MANIFESTO CINGHIALE
IL MEDIUM COME FONDAZIONE DELLA CULTURA
L’uomo è un animale straniato, deve creare simboli e ordinarli in codici se vuole tentare di gettare un ponte sopra l’abisso che si spalanca tra sé e il mondo. Deve cercare di “mediare”, deve tentare di dare al mondo un significato.
Dalle parole del filosofo dei media Vilem Flusser prende forma il nostro progetto, ovvero l’idea che la cultura umana nasca dalla necessità dell’uomo di dare senso ad un mondo altrimenti per lui incomprensibile.
Quella che noi definiamo filosofia e cultura dei media non è quindi da intendersi semplicemente come l’origine e il pensiero che sta dietro al trasporto di informazione e contenuti da un soggetto all’ altro, bensì è l’indagine di come l’uomo è stato in grado di costruire una sovrastruttura ordinatrice all’interno di un ambiente per lui altrimenti incomprensibile.
Ogni intervento dell’uomo sul mondo ha portato alla trasformazione di quest’ultimo: ogni gesto, parola, rito o scritta ha aggiunto un tassello nel complesso puzzle che costituisce l’evoluzione culturale di questa specie.
Questo nostro spazio nasce dal desiderio di scavare e affondare i nostri zoccoli all’ interno di questo mondo umano per capire le tappe del nostro passato e dove ci porterà il futuro.
CHI È CINGHIALE FILOSOFICO
Cinghiale Filosofico è un piccolo gruppo di amici accomunati dalla curiosità di approfondire le dinamiche filosofiche legate all’emergere della cultura e al suo ordinamento all’interno di un contesto squisitamente umano.
La figura che ci accomuna è quella del cinghiale: un animale per i più visto come rozzo, goffo e sporco, ma da alcuni visto come segno di testardaggine e confine tra civiltà umana e natura incontaminata.
Non neghiamo la sua rozzezza e goffaggine (per non parlare della sporcizia); anzi, abbracciamo pienamente tutte queste caratteristiche, ma ad esse aggiungiamo il desiderio di conoscenza e di comprensione del mondo che ci circonda, dalle sue origini fino ad oggi.
La rozzezza del cinghiale unito al desiderio di conoscere fa si che l’intento principale della redazione sia quello di divulgare quello che scopriamo durante il nostro scavare quotidiano ma senza alcuna pretesa di superiorità ideologica o accademica.
Cinghiale Filosofico si pone in aperto dialogo con tutti i suoi lettori.
COSA NON SIAMO
La redazione di Cinghiale Filosofico sottolinea che:
- Non vogliamo essere spacciati per nostalgici dei bei vecchi tempi andati
- Non vogliamo essere etichettati come tecno-ottimisti o tecno-fobici
- Non scriviamo per dare giudizi nei confronti dei media o dei fenomeni derivanti da essi
- Non vogliamo sostituirci al sapere accademico
- Non pretendiamo di avere tutte le risposte
- Non pretendiamo di fare sempre tutto giusto
COSA VOGLIAMO ESSERE
- Vogliamo essere uno spazio di dialogo e di condivisione relativo al nostro modo di intendere la cultura
- Vogliamo far riscoprire il piacere della lettura e implementare nuovi modi per goderne
- Vogliamo provare a descrivere la complessità di un mondo che è da sempre in movimento e che non ha intenzione di fermarsi
- Vogliamo che ogni nostro articolo sia sostenuto da fonti (quelle si, di stampo accademico !)
- Vogliamo utilizzare la leggerezza nell’esposizione dei contenuti per facilitarne la comprensione.

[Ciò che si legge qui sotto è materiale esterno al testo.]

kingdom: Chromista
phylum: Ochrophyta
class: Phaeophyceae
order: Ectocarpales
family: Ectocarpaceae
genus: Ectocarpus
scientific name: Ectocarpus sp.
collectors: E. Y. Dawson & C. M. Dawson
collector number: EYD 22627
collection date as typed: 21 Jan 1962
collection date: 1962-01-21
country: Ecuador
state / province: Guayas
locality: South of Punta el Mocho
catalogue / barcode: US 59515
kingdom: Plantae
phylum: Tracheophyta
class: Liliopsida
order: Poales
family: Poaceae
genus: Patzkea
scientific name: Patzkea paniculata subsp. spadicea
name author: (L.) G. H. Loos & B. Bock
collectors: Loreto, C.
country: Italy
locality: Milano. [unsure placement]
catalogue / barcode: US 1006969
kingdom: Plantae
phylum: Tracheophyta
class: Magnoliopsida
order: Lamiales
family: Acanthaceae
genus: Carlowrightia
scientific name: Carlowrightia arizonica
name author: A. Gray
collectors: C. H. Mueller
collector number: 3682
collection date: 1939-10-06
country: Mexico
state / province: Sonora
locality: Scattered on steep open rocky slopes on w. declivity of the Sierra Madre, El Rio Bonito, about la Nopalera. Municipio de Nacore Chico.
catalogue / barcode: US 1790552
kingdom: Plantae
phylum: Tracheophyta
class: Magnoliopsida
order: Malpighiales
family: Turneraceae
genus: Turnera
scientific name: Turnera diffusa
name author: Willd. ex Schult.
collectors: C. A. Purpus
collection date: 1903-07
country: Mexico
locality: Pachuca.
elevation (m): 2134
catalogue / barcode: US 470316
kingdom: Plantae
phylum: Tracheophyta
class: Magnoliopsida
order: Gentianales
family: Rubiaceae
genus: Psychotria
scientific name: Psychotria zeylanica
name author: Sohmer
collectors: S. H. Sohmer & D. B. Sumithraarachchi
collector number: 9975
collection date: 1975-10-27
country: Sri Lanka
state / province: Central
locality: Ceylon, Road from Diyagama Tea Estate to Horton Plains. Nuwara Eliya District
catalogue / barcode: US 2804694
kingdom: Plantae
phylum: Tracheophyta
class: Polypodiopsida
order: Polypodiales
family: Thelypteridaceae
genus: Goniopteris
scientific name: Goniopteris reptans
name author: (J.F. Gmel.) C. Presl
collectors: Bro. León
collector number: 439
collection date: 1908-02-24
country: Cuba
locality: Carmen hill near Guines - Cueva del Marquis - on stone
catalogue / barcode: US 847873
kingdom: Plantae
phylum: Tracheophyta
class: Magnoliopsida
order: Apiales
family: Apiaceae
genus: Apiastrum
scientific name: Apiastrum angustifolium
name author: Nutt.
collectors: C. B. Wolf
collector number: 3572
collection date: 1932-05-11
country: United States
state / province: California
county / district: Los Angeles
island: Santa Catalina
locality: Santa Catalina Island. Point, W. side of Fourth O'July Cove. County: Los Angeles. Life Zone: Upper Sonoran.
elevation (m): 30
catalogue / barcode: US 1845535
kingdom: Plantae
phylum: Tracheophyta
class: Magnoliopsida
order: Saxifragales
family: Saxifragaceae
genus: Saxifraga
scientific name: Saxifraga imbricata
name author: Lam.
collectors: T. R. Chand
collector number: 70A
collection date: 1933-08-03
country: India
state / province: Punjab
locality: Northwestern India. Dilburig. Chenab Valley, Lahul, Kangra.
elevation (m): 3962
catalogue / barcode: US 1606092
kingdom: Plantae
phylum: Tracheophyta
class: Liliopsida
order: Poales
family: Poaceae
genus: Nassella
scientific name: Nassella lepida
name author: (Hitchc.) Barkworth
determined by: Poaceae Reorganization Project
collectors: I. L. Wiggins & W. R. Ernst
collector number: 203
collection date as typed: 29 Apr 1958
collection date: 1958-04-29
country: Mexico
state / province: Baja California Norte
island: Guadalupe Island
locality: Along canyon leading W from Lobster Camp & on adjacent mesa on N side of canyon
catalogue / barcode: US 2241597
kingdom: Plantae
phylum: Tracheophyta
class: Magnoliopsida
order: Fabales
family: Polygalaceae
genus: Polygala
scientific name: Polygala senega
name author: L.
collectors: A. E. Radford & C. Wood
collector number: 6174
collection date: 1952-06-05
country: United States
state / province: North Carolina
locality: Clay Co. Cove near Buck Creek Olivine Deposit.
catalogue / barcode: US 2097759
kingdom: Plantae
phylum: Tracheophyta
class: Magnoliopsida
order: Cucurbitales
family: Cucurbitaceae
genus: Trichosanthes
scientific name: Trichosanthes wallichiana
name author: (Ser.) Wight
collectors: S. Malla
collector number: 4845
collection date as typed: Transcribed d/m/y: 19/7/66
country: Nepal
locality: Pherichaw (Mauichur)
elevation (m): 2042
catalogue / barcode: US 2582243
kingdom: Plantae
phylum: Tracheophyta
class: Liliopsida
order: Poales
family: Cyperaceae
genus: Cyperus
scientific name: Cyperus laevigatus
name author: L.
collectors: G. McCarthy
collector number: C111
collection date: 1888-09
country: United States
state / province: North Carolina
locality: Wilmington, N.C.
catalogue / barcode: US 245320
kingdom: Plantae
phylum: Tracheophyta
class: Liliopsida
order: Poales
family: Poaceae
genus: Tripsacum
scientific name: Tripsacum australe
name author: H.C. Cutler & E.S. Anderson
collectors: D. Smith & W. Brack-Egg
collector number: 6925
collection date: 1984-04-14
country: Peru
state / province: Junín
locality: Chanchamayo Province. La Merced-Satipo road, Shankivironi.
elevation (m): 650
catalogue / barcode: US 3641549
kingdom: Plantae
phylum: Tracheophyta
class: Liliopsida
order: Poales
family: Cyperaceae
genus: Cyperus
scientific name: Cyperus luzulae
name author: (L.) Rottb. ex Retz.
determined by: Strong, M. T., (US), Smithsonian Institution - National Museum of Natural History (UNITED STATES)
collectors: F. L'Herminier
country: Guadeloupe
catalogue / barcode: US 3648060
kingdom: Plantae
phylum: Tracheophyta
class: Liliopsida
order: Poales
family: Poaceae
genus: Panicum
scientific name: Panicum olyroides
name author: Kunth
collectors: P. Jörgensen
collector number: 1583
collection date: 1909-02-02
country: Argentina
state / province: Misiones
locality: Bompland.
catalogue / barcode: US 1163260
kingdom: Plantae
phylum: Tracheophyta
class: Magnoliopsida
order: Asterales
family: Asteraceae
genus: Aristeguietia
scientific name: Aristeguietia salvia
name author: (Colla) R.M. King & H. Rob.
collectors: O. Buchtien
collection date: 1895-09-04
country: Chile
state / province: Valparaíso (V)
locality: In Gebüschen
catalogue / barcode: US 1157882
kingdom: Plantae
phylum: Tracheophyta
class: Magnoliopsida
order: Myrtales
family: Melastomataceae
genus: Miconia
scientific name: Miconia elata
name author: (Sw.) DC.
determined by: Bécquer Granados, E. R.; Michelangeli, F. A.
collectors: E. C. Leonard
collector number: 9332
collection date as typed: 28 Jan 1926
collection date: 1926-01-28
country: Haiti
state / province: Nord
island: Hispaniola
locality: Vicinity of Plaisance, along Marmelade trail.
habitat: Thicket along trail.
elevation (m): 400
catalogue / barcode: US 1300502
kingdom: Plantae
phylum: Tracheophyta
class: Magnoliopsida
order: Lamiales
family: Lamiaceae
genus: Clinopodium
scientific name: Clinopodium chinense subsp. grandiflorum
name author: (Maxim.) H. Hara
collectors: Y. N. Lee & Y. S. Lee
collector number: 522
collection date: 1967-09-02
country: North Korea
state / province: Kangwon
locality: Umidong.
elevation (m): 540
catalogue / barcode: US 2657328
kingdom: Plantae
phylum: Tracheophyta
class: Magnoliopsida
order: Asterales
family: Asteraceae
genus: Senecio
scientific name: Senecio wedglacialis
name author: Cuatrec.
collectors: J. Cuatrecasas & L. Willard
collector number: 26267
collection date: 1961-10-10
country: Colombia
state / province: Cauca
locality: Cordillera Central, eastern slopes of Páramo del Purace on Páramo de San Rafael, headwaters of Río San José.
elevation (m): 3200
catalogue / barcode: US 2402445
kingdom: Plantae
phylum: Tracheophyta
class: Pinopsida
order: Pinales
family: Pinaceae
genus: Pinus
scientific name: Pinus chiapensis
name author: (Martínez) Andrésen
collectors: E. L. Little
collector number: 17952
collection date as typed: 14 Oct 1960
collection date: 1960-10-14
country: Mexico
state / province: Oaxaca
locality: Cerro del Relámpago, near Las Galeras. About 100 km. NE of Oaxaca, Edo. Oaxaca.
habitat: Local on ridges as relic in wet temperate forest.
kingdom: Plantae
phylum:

Perché la leggerezza si sa, non è superficialità, ma vedere le cose da un’altra prospettiva.
- Vogliamo raccontare la storia di un cinghiale che si è appassionato di filosofia
INVITO
L’invito finale è quello di essere aperti al dialogo, essere educati e soprattutto essere curiosi.
Non dobbiamo vivere il cambiamento a cui il mondo è da sempre soggetto come l’avvicinamento alla sua fine, nonostante a volte si faccia fatica non pensarlo. Dobbiamo invece essere consapevoli di tali cambiamenti così da confrontarci per comprendere i limiti e individuare le possibili forme d’azione.
E se nelle vostre letture o elucubrazioni quotidiane vi sembra di vedere un Cinghiale che legge Platone non vi preoccupate, lui è di casa da queste parti.